Terakhir yang keenam, dalam video kedua tampak beberapa wanita sedang dengan santainya membolongi surat suara. Yaza mengatakan bahwa wanita-wanita yang dibayar 50 sen Ringgit per kertas suara tahu bahwa perbuatannya illegal. Nyatanya mereka dengan santai memasukkan surat suara yang sudah dicoblos ke dalam amplop. Tidak nampak mereka takut melakukannya. Lucunya lagi, Yaza mengatakan bahwa mereka pergi begitu saja tanpa ditanyain. Rasa-rasanya ada yang amis.
Menambah keanehan lagi, semua video itu merupakan bikinan pihak oposan Jokowi. Bukan dari Panitia Pengawas Pemilu di Malaysia.
Memang, Yaza juga mengatakan bahwa ini harus diselidiki lebih lanjut agar terang benderang agar tidak merugikan siapa pun. Akan tetapi faktanya, pihak lawan Jokowi telah berani membuat tindakan yang pada intinya seolah-olah itu telah menjadi fakta dan pelakunya adalah koalisi Jokowi. Yaza bahkan cenderung tidak melakukan tugasnya dengan baik dan berat sebelah.

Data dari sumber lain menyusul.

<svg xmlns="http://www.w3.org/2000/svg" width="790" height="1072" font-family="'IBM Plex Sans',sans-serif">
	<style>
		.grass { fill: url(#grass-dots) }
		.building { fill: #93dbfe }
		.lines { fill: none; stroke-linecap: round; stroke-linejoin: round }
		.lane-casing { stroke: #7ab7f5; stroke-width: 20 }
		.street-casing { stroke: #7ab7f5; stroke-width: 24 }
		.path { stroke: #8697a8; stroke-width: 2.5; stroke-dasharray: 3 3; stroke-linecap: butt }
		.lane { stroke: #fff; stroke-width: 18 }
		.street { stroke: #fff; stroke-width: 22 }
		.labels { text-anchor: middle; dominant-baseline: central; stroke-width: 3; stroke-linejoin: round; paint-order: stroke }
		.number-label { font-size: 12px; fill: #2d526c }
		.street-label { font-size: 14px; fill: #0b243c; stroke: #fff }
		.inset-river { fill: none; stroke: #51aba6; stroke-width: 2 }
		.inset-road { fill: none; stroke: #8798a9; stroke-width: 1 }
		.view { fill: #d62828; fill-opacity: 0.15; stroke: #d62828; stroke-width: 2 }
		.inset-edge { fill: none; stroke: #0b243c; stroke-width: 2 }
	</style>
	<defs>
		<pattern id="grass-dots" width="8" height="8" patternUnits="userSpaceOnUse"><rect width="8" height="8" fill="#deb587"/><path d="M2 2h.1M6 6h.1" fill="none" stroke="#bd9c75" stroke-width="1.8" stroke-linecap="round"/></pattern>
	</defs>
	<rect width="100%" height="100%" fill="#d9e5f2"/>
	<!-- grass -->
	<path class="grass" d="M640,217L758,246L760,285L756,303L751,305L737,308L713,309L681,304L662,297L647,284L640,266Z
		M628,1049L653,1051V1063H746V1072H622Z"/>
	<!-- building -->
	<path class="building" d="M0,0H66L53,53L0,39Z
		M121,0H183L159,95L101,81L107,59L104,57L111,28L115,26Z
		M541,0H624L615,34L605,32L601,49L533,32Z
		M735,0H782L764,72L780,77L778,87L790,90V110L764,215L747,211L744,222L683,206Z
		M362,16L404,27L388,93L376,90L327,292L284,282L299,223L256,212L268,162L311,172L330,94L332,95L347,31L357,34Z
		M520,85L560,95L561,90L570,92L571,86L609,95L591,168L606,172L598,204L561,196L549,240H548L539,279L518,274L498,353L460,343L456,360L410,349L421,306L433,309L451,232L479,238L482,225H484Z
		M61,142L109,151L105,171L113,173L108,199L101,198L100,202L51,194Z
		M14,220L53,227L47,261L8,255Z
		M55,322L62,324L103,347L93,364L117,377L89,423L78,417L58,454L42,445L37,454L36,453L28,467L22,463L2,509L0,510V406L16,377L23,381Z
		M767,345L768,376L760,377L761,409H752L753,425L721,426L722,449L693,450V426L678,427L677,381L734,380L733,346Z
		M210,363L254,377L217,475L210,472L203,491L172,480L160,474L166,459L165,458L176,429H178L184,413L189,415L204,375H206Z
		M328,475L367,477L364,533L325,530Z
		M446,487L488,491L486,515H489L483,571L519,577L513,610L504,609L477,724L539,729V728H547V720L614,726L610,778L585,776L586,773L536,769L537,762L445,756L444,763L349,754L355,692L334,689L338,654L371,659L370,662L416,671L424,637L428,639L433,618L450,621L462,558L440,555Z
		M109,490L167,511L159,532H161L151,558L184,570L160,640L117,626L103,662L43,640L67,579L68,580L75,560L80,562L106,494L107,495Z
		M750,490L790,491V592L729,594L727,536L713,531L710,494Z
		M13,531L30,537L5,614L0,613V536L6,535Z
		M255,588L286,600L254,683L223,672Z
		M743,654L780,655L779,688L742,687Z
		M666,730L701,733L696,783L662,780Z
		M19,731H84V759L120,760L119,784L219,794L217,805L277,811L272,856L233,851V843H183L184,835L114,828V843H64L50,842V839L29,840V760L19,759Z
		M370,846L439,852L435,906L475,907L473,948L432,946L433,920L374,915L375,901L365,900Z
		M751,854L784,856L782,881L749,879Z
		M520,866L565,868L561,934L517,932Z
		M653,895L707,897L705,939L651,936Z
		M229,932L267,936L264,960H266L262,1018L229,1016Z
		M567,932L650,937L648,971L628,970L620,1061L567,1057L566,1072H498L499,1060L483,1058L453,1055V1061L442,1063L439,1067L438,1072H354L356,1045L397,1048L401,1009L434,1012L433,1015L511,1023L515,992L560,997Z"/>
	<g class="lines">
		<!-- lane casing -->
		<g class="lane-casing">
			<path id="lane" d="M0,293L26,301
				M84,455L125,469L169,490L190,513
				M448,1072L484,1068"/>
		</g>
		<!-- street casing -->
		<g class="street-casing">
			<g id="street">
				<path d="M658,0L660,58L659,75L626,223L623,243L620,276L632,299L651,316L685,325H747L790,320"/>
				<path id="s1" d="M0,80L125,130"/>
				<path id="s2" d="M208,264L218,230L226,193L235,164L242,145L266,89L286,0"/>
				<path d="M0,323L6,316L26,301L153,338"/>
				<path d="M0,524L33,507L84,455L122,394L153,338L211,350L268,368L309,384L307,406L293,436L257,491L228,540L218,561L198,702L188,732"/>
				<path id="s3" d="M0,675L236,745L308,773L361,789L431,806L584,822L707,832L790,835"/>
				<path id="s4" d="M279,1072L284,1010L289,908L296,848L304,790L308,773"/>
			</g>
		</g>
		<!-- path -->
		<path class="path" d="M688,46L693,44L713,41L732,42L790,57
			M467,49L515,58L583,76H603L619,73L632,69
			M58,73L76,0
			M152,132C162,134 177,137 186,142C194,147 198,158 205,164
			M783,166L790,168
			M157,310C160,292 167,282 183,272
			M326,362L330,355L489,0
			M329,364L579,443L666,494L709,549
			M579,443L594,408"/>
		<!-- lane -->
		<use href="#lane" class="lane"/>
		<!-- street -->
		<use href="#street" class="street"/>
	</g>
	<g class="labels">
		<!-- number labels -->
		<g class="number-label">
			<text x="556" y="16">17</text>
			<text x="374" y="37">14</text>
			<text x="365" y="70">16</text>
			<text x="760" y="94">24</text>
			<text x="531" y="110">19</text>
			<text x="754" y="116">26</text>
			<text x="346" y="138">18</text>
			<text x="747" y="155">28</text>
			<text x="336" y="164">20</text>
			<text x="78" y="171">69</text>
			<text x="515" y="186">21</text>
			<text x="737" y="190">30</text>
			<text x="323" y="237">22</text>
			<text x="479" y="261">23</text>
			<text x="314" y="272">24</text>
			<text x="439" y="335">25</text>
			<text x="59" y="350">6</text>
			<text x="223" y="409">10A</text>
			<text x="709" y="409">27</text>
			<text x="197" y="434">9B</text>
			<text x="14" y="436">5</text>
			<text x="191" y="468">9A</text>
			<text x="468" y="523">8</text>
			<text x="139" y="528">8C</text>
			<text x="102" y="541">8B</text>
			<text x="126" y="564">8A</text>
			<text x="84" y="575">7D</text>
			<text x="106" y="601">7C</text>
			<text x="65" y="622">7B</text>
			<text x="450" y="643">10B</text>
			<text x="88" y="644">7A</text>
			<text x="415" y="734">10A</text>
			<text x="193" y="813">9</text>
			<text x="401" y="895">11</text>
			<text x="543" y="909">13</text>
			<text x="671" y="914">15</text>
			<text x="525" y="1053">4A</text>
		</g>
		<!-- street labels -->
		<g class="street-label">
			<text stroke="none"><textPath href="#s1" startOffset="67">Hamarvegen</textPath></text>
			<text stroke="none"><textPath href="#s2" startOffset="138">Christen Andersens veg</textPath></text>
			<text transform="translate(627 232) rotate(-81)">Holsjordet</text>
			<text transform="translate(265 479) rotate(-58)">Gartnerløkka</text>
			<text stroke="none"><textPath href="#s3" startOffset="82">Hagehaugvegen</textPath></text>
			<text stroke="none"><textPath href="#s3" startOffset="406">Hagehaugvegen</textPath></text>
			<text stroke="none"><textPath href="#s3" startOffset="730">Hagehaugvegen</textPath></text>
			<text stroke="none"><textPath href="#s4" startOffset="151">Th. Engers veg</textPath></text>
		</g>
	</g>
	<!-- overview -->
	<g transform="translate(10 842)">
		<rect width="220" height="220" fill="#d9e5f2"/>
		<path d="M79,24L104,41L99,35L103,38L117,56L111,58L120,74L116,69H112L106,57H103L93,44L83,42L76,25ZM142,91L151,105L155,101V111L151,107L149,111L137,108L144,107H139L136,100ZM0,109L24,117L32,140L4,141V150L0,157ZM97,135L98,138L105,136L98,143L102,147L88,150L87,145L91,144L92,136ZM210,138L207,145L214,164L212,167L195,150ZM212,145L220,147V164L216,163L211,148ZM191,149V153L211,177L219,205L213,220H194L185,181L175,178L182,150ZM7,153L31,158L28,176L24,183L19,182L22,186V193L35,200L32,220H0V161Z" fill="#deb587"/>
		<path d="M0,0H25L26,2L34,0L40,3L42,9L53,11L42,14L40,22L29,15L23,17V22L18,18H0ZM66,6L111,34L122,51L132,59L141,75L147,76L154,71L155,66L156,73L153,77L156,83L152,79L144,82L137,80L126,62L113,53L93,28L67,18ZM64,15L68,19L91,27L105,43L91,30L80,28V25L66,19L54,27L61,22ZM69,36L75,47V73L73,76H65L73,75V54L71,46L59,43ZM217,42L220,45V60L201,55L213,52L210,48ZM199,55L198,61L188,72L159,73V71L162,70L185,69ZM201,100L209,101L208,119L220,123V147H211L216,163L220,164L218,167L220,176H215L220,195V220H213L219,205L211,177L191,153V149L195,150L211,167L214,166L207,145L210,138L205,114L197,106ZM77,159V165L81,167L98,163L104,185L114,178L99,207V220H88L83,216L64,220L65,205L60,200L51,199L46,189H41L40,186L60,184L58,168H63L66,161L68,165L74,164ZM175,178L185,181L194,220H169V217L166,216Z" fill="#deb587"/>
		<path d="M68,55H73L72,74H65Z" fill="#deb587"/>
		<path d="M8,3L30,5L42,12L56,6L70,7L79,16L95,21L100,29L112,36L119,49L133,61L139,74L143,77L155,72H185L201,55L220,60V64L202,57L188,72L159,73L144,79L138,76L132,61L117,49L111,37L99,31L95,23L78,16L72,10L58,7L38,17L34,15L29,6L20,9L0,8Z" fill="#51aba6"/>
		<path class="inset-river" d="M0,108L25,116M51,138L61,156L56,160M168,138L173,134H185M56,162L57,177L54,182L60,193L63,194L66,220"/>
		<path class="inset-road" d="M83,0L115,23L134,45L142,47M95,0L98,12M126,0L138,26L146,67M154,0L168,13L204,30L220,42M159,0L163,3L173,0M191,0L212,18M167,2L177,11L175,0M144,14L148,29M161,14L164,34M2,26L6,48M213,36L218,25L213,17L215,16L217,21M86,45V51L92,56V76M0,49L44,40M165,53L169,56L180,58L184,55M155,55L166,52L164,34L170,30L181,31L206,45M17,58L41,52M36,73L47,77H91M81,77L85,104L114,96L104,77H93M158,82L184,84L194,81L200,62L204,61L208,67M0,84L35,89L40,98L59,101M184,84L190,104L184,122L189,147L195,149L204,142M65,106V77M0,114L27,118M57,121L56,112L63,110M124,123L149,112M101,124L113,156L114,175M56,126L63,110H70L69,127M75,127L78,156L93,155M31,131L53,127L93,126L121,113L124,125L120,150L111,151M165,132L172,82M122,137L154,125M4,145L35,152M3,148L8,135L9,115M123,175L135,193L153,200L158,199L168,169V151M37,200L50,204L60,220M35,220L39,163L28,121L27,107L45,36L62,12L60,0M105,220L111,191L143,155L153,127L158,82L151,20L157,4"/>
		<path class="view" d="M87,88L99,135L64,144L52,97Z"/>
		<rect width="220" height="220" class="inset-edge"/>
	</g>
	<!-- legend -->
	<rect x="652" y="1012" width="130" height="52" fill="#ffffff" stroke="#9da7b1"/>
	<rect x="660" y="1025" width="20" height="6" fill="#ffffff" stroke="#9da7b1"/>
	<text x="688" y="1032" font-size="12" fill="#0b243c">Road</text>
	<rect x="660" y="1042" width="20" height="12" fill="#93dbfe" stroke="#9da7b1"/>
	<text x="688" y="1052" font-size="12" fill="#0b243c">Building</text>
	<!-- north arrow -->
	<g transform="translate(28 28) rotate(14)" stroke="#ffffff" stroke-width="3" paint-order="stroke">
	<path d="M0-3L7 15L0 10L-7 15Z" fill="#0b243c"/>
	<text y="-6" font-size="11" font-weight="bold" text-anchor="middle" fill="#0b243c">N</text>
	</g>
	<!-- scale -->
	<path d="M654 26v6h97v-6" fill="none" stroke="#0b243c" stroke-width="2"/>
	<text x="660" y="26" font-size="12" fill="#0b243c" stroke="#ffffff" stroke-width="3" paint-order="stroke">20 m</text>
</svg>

Belajar dari kejadian sebelumnya, di pihak lawan Jokowi berkembang banyak berita bohong. Mulai dari Ratna Sarumpaet dengan operasi plastiknya, Bagus Bawana dengan kisah 7 kontainer surat suara tercoblos dan lebih brutal lagi kejadian di 2014 dengan Tabloid Obornya. Hukum masih harus membuktikan. Tetapi bau amisnya terlalu kencang.